This is awesome with mashed potato and is really easy to make.
BEEF MARINADE:
- 800g chuck beef , cut in 4 cm pieces
- 2 large carrots, cut into 2 cm pieces
- 16 pearl onions or small, round pickling onions
- 1 bay leaf , fresh dried
- 3 sprigs thyme
- 750ml/ 25 oz pinot noir or other red wine
BROWNING BEEF:
- 3 tbsp oil , olive, canola or vegetable
- 3/4 tsp salt
- 1/2 tsp pepper

STEW:
- 200g mushrooms, halved
- 150g bacon piece, cut into 1cm thick batons
- 50g/3 tbsp unsalted butter
- 3 garlic cloves, minced
- 2 tbsp tomato paste
- 6 tbsp flour, plain/all purpose
- 3 cups beef stock
- 1/4 tsp salt
- 2 tbsp chopped parsley, for garnish

MARINATE BEEF:
- Marinate beef: Place the Beef Marinade ingredients in a large, non-reactive ceramic dish or ziplock bag.
- Strain liquid into a bowl, reserve marinade. Separate the beef, carrots and onion.
- Reduce wine: Pour red wine into a saucepan and bring to a boil over medium high heat. Simmer vigorously, skimming off any impurities that rise to the surface, until reduced by half. Set aside.
BROWN BEEF AND VEGETABLES:
- Preheat ovento 180°C / 350°F (160°C fan).
- Dry beef:Line a tray with paper towels, spread beef out, then pat dry with paper towels.
- Season beef:Sprinkle beef with 3/4 tsp salt and 1/2 tsp black pepper.
- Brown beef: Heat 2 tbsp oil in a large, heavy-based, oven-proof pot over high heat. Add 1/3 beef and brown aggressively all over. Remove into bowl, then repeat with remaining beef, adding more oil if needed.
- Fry bacon:Add bacon and cook for 3 minutes until golden. Add to bowl with beef.
- Sauté mushrooms: Add mushrooms and cook for 5 minutes, or until golden. Remove into a new bowl.
- Sauté onion: Add a bit of extra oil if needed, then cook onions for 5 minutes or until there are nice golden patches.

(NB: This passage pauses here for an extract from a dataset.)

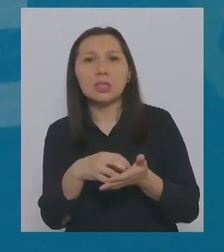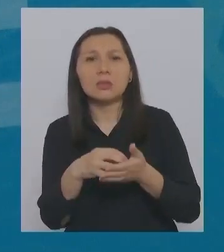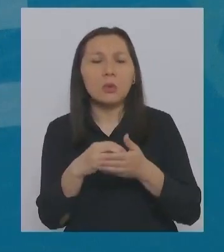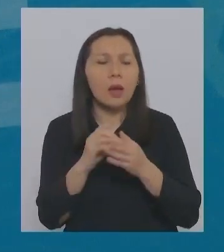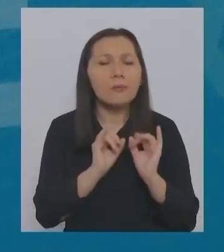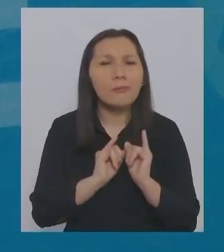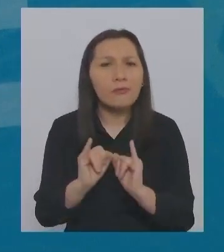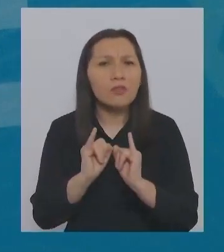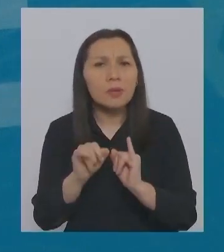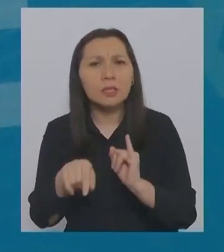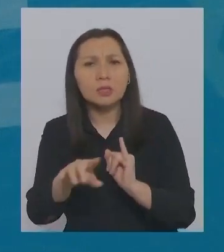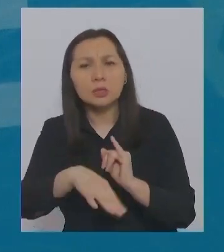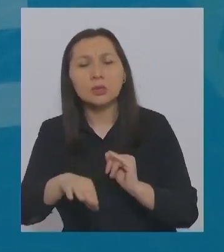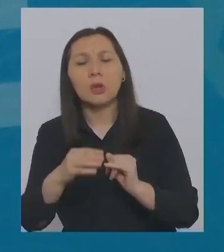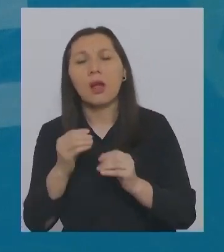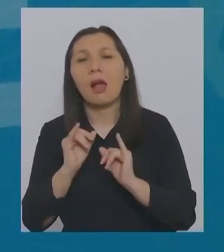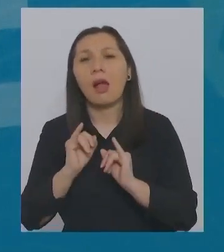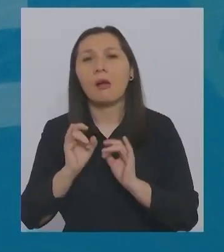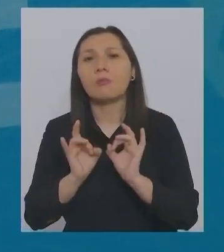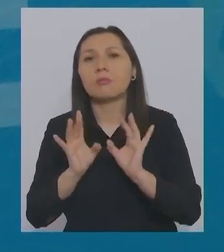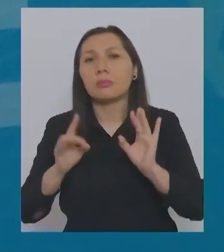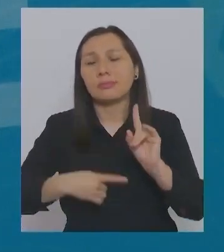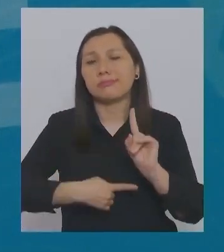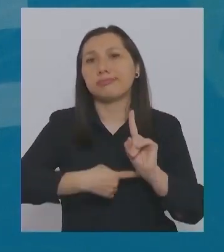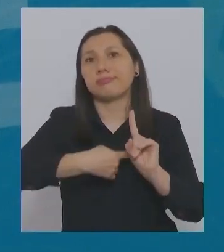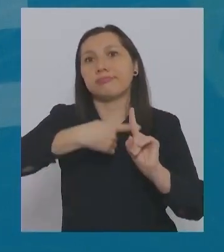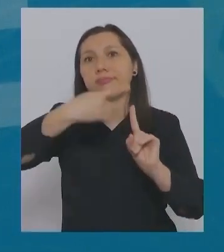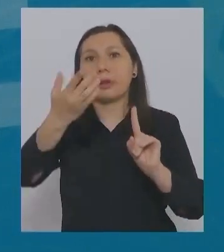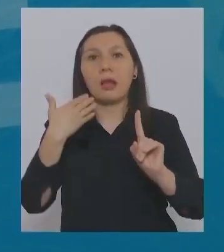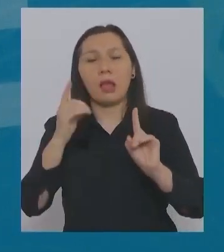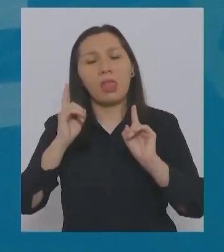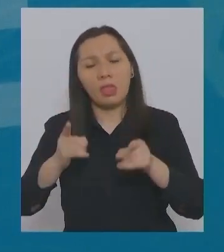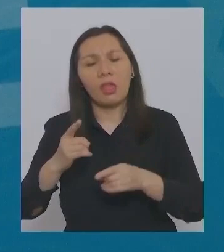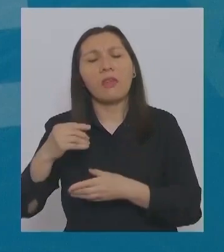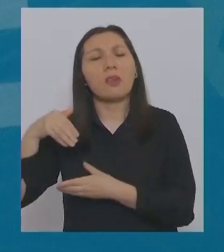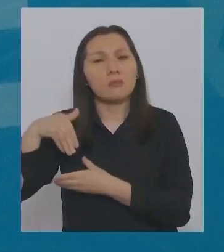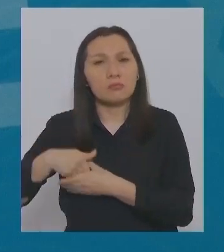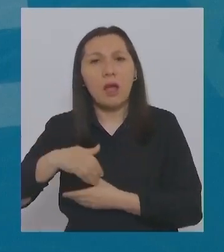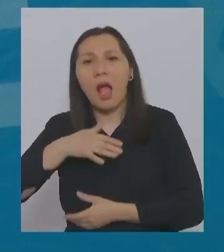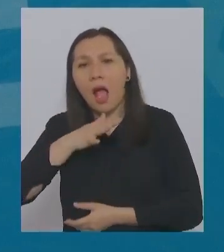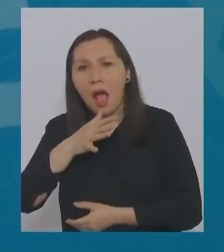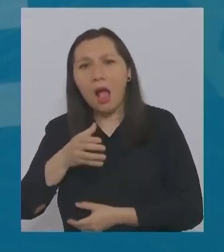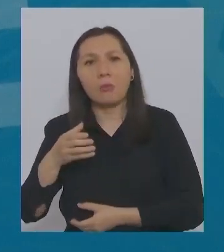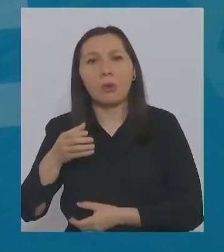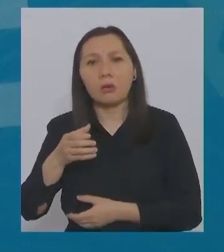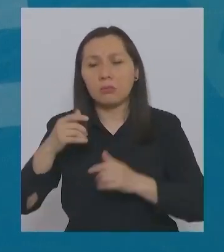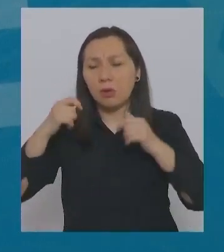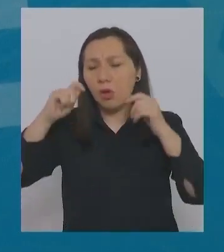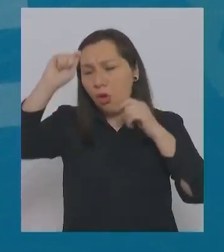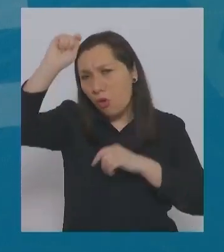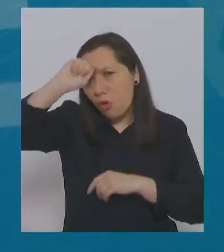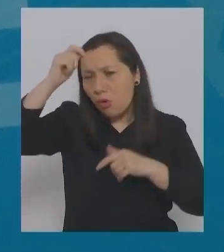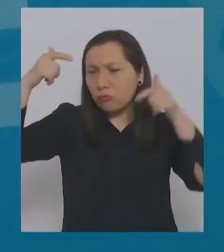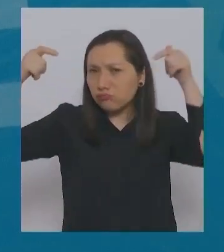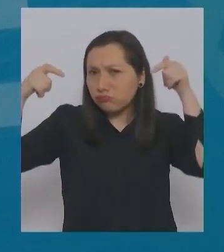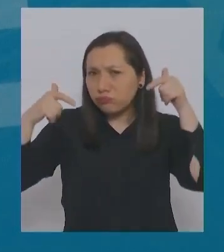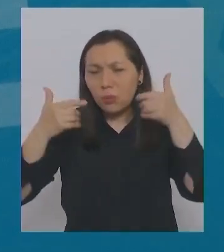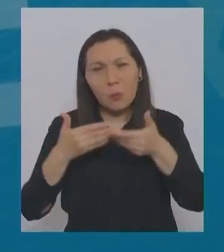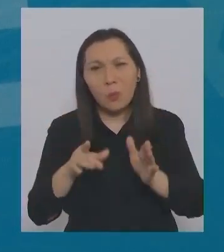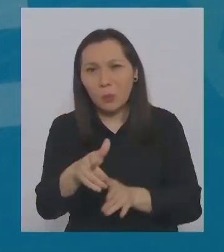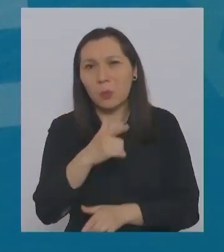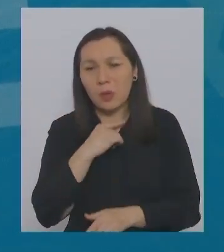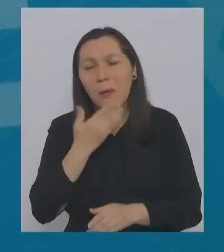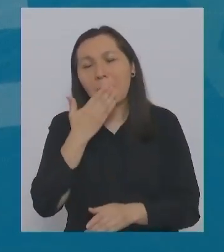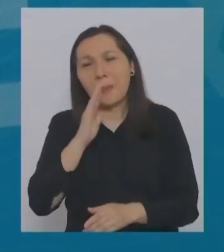dar recomendaciones ante las altas temperaturas. Hay que llevar agua, hay que llevar sombrero, gorro, yoque, lo que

Add to bowl with mushrooms.
- Sauté carrot: Add butter into pot. Once melted, add carrot and cook for 3 – 4 minutes until there are golden patches. Add garlic and cook for a further 1 minute.
- Tomato paste:Add tomato paste and cook for 2 minutes.
- Flour: Add flour and cook for 2 minutes.
- Add wine and stock: While stirring, slowly pour in beef stock – this helps the flour dissolve lump-free into the stock. Then add wine and mix until flour mixture is dissolved and mostly lump-free (Note 6).
- Add beef into pot: Add beef, bacon, thyme, bay leaf, 1/4 tsp salt and pepper into the pot, then stir well.
SLOW-COOK:
Oven 1 hour: Bring to a simmer, then cover and transfer to oven for 1hour.
Mushrooms and onion: Remove from oven, stir in mushrooms and onion.
Oven 1½ hours: Cover with lid and return to oven for 1½ hours, or until beef is “fall-apart tender”.
Adjust salt: Remove from oven, taste sauce and add salt if needed.
Leave overnight (recommended): If time permits, leave the stew overnight before serving because as with all stews, it gets better with time! Reheat gently on a low stove.
Serve mashed potato Essential for mopping up every drop of that amazing sauce!